Technology

Tech firms reveal secret government data requests

Move comes after a relaxing of rules banning a company revealing when the government wants data on user accounts

Despite the rule change with the government, the tech firms still believe the government's scope goes too far.
Bill Clark/Roll Call/Getty Images

Major technology firms released new data Monday on how often they are ordered to turn over customer information for secret national security investigations — figures that show that the government collected data on tens of thousands of Americans.

The information disclosed by Google, Microsoft, Yahoo, Facebook, LinkedIn and Tumblr provided expanded details from 2012 and 2013 showing how often the government has sought information on the firms' customers in counterterrorism and other intelligence-related probes. The companies had provided limited information in the past about government requests for data, but a new agreement reached last week with the Obama administration allowed a broadened, though still circumscribed, set of figures to be made public.

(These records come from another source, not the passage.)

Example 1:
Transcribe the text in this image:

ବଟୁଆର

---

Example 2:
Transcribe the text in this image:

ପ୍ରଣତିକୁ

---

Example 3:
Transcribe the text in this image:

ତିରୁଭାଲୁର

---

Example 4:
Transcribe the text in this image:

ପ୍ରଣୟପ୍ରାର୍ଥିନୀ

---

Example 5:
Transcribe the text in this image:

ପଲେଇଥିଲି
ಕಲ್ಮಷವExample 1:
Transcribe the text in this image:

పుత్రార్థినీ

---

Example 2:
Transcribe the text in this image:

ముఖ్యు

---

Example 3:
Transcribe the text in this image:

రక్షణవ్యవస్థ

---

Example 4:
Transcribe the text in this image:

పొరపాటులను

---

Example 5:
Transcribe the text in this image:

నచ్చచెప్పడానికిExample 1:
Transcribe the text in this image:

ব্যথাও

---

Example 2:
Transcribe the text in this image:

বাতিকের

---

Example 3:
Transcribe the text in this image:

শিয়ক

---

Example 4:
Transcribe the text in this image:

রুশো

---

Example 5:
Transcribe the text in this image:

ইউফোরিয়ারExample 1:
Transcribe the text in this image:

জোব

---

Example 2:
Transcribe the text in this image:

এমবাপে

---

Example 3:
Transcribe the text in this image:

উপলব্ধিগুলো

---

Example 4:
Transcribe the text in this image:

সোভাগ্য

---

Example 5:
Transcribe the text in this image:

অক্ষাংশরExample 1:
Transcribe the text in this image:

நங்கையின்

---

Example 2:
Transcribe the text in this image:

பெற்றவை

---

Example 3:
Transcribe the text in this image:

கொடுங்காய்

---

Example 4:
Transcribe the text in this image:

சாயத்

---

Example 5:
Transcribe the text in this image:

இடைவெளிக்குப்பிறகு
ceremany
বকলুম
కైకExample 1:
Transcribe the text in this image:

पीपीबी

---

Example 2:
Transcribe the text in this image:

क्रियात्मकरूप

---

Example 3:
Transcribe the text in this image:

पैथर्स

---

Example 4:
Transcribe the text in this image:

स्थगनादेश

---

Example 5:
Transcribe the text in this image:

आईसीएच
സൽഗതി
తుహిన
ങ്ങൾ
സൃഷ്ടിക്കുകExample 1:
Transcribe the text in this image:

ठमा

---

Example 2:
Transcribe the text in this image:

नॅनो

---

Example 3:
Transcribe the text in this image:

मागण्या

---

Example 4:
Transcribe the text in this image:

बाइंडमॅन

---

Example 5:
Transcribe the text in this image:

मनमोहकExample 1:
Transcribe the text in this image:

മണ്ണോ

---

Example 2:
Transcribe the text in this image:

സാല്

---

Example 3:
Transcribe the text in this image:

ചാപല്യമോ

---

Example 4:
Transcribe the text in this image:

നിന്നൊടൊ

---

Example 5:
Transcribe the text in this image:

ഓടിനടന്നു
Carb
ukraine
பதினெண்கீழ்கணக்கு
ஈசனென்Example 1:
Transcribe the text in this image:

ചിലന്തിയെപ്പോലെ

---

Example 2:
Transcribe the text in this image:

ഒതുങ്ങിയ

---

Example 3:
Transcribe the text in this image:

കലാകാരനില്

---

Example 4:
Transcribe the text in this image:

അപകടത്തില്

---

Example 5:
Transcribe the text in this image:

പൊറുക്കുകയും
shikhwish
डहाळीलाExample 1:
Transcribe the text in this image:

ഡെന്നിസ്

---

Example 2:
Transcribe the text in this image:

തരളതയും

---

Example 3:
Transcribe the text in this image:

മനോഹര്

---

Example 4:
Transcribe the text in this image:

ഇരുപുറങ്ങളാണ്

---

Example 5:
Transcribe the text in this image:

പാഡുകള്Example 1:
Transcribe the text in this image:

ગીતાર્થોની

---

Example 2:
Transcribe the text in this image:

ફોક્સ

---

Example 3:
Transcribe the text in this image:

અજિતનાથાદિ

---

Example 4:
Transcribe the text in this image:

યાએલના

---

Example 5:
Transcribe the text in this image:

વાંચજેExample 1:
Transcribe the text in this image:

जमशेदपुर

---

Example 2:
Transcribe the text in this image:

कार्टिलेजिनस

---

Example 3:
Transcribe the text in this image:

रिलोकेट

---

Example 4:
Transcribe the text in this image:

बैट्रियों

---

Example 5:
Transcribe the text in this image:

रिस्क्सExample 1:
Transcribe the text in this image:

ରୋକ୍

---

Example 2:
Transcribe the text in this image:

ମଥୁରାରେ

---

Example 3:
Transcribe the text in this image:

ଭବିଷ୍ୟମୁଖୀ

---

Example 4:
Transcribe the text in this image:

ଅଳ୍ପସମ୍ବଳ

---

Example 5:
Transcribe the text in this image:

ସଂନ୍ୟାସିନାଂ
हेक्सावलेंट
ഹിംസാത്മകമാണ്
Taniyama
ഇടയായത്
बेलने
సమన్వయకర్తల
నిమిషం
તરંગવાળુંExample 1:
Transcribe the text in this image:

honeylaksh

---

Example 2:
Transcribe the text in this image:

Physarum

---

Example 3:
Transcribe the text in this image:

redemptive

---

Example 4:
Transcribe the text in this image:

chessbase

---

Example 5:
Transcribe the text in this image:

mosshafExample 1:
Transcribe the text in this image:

Seeking to reassure customers and business partners alarmed by revelations about the government's massive collection of Internet and computer data, the firms stressed that only a small numbers of their customers were targeted by authorities. Still, even those comparatively small numbers showed that thousands of Americans were affected by the government requests approved by judges of the government’s secret Foreign Intelligence Surveillance Court (FISA).

Between 15,000 — 15,999 Microsoft-user accounts were the subject of FISA court orders requesting content during the first six months of 2013, the company said, while Google said that between 9,000 and 9,999 of its users' accounts were the subject of such requests during the period. Facebook said it received FISA content requests for between 5,000 to 5,999 members' accounts.

The data releases by the five major tech firms offered a mix of dispassionate graphics, reassurances and protests, seeking to alleviate customer concerns about government spying while pressuring national security officials about the companies' constitutional concerns. The shifting tone in the releases showed the precarious course that major tech firms have had to navigate in recent months, caught between their public commitments to Internet freedom and privacy and their enforced roles as data providers to U.S. spy agencies.

In a company blog post, Microsoft General Counsel Brad Smith scolded the U.S. and allied governments for failing to renounce the reported mass interception of Internet data carried by communications cables. Top lawyers and executives for major tech firms had previously raised alarms about media reports describing that hacking by U.S. and U.K. spy agencies and cited them during conversations with U.S. officials during President Barack Obama's internal review of planned changes to the government's spying operations.

"Despite the president's reform efforts and our ability to publish more information, there has not yet been any public commitment by either the U.S. or other governments to renounce the attempted hacking of Internet companies," Smith said in a Microsoft blog release. Smith added that Microsoft planned to press the government "for more on this point, in collaboration with others across our industry."

The figures released Monday came just a week after the legal agreement with the Justice Department, providing for a limited, but broadened ability to tell the public about government information requests. But lawyers and executive for the companies openly vented their discomfort with the government's continuing insistence that they could only provide broad ranges instead of the actual numbers of government requests.

"We will also continue to advocate for still narrower disclosure ranges, which will provide a more accurate picture of the number of national security-related requests," said Erika Rottenberg, LinkedIn's general counsel.

A spokesman for the Office of the Director of National Intelligence declined to comment on the companies' releases and comments. The spokesman pointed to a late January statement by DNI James Clapper and Attorney General Eric Holder that said the agreement would allow the firms to "disclose more information than ever before to their customers."